> [DIRECTIONS]: Anywhere the string "writeText" shows up in the listing below, copy the line it is in.

> [SOURCE MATERIAL]:
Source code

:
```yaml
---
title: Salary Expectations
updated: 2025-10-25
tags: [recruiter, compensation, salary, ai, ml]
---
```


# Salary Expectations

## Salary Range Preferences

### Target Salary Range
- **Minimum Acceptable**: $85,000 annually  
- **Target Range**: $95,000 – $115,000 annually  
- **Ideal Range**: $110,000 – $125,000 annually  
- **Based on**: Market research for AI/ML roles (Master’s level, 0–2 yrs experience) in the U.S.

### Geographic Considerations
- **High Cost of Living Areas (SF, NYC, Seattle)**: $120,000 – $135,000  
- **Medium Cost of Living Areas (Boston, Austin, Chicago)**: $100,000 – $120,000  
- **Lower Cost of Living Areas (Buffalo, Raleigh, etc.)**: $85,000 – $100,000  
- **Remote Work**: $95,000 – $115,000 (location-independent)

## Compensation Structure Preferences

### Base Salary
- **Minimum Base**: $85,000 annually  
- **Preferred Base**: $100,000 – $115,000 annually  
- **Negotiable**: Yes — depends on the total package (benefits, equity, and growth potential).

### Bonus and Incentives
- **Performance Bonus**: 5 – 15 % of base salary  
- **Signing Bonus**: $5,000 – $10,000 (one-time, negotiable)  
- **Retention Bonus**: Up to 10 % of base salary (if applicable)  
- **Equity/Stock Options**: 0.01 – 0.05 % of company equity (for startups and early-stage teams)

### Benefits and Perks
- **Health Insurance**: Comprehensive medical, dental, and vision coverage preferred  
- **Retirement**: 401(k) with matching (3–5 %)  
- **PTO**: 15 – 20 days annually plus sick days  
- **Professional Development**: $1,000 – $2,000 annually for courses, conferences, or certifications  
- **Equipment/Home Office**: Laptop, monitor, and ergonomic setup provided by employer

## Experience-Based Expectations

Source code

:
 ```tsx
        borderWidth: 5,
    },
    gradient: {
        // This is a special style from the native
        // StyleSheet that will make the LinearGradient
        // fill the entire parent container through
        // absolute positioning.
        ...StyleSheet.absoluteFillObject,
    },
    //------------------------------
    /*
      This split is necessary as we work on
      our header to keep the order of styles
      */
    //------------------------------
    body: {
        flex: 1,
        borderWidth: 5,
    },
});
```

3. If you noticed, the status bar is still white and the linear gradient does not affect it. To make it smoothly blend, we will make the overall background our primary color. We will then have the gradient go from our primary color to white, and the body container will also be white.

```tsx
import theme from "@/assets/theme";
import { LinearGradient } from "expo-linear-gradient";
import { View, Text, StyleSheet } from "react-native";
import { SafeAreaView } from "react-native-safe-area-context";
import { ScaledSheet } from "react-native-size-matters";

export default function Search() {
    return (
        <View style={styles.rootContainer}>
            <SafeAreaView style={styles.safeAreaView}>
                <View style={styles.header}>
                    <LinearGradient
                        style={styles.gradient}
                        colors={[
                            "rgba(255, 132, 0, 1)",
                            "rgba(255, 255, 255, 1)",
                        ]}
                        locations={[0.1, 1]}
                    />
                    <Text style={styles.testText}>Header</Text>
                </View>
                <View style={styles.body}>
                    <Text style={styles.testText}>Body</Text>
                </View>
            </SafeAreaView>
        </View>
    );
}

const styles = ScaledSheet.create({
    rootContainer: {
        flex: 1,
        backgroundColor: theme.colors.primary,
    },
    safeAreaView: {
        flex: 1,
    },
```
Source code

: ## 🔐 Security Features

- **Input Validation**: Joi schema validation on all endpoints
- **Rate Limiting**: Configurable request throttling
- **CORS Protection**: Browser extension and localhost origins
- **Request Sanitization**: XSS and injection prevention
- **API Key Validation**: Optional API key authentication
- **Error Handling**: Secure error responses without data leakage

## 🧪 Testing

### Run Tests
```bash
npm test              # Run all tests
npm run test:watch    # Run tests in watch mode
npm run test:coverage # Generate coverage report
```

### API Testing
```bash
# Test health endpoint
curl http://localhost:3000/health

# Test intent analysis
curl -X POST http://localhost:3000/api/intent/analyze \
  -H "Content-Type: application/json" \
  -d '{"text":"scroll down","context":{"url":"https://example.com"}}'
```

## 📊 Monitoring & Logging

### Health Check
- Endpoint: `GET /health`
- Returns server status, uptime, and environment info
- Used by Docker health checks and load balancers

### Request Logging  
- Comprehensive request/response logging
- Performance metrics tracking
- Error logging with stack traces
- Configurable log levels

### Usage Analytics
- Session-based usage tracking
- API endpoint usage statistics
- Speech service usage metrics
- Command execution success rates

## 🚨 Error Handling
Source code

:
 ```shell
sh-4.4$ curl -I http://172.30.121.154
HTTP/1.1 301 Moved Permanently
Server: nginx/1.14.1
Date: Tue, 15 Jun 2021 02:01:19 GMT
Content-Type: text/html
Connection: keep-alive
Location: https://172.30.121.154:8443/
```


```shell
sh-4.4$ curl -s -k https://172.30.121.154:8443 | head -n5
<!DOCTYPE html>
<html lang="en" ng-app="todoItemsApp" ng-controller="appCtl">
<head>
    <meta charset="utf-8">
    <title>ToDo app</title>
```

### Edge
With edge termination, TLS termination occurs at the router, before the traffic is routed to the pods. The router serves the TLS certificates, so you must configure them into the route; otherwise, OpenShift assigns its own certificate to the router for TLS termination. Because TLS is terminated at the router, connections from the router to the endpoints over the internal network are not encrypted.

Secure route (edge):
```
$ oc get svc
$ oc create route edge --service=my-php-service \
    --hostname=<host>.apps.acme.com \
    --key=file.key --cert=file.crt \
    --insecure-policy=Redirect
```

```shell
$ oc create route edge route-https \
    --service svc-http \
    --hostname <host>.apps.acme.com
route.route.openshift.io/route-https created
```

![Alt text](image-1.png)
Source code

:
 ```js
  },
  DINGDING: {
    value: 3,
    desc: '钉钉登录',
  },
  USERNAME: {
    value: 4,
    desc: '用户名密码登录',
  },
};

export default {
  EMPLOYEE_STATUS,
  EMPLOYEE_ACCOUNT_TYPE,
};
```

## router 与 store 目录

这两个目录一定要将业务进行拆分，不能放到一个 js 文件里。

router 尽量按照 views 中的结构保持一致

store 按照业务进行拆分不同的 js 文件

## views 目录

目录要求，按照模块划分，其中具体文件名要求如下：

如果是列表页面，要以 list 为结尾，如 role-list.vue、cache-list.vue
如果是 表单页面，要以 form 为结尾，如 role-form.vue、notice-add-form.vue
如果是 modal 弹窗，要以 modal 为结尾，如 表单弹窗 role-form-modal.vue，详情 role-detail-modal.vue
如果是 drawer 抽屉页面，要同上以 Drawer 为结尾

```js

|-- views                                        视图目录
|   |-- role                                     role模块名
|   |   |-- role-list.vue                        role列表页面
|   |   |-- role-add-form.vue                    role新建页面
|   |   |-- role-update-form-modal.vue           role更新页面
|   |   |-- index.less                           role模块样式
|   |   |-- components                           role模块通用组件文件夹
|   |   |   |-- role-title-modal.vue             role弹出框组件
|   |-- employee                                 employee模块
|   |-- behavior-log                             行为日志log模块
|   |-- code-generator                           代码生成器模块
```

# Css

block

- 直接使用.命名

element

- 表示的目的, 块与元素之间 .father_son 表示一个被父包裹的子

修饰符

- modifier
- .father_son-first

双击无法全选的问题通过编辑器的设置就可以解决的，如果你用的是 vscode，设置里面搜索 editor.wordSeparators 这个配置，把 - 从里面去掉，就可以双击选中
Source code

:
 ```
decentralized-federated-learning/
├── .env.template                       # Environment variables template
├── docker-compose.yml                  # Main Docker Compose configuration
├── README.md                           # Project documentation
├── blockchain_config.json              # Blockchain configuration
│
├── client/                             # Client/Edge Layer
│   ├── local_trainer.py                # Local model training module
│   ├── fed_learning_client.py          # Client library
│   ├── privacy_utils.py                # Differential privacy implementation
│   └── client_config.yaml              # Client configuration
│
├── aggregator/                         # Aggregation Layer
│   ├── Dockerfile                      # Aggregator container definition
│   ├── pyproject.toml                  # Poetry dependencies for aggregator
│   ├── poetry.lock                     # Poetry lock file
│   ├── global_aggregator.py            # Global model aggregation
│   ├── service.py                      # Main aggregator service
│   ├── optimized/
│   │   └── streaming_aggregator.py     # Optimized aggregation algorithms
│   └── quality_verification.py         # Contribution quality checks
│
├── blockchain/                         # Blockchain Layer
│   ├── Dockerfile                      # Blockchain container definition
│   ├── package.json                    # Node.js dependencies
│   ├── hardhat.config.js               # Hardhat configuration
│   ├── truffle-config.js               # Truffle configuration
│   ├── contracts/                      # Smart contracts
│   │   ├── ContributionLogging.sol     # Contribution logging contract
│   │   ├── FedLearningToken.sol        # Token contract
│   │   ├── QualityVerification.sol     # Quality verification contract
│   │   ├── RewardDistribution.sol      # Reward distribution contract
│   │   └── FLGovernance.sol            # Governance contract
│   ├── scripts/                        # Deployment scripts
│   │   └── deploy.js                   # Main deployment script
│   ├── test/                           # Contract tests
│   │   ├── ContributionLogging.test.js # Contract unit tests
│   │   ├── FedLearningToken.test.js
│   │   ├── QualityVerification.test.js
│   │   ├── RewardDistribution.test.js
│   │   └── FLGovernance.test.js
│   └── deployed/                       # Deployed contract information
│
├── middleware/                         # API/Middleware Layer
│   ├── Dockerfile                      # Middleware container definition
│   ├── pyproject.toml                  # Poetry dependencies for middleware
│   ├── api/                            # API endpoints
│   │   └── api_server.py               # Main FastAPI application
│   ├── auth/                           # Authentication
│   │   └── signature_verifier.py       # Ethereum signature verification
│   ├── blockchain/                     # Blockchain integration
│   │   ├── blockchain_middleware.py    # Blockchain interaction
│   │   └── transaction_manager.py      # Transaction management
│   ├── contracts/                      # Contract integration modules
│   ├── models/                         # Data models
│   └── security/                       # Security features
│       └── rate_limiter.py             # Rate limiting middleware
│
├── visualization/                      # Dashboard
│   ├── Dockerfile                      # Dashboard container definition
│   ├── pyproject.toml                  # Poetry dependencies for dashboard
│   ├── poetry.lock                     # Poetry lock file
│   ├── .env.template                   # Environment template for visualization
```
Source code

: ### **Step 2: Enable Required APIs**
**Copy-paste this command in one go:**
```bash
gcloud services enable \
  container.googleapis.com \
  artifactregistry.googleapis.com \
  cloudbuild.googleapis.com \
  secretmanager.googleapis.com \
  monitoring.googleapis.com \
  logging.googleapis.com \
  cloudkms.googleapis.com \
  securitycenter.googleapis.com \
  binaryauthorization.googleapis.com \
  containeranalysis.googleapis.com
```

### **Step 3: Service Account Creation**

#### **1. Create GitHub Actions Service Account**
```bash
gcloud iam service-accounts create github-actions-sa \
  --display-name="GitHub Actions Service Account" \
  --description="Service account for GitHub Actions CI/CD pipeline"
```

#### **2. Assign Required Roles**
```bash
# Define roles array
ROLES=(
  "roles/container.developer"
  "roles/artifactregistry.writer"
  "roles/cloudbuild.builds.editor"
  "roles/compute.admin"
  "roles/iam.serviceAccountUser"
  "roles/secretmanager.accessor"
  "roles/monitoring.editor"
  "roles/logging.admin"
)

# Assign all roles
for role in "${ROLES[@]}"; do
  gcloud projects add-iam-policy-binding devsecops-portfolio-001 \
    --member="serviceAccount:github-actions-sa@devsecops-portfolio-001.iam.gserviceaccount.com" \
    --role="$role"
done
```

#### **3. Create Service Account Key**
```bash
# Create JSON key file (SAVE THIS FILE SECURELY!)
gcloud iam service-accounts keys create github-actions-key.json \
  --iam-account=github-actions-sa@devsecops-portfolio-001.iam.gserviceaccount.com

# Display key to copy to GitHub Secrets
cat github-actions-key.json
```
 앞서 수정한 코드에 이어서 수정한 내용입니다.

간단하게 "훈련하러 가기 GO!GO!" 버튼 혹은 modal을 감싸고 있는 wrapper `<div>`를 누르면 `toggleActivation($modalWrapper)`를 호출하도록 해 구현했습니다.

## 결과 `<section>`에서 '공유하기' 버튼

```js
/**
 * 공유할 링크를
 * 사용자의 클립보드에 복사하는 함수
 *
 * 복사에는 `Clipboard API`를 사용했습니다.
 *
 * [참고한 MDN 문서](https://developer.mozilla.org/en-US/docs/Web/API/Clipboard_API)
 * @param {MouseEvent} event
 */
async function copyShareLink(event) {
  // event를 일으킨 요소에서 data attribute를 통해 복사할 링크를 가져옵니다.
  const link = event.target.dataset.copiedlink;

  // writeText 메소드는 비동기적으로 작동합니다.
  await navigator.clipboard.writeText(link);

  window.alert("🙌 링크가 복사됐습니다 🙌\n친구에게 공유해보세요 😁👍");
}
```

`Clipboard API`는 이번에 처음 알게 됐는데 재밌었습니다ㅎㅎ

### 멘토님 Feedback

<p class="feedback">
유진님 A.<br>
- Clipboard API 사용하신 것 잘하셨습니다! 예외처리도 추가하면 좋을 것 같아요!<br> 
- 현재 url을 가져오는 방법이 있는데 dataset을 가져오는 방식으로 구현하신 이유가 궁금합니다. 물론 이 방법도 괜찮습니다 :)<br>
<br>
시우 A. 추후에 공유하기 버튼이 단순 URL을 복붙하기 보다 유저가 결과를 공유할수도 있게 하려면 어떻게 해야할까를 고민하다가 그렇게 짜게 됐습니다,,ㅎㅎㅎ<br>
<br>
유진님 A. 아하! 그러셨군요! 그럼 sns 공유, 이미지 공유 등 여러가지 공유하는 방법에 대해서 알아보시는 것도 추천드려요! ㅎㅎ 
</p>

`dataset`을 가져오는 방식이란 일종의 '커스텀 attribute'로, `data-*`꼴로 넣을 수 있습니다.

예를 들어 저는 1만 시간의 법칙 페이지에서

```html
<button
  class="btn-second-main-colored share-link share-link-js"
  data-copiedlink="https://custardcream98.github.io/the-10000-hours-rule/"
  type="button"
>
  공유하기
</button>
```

> [YOUR RESPONSE]:
  // writeText 메소드는 비동기적으로 작동합니다.
  await navigator.clipboard.writeText(link);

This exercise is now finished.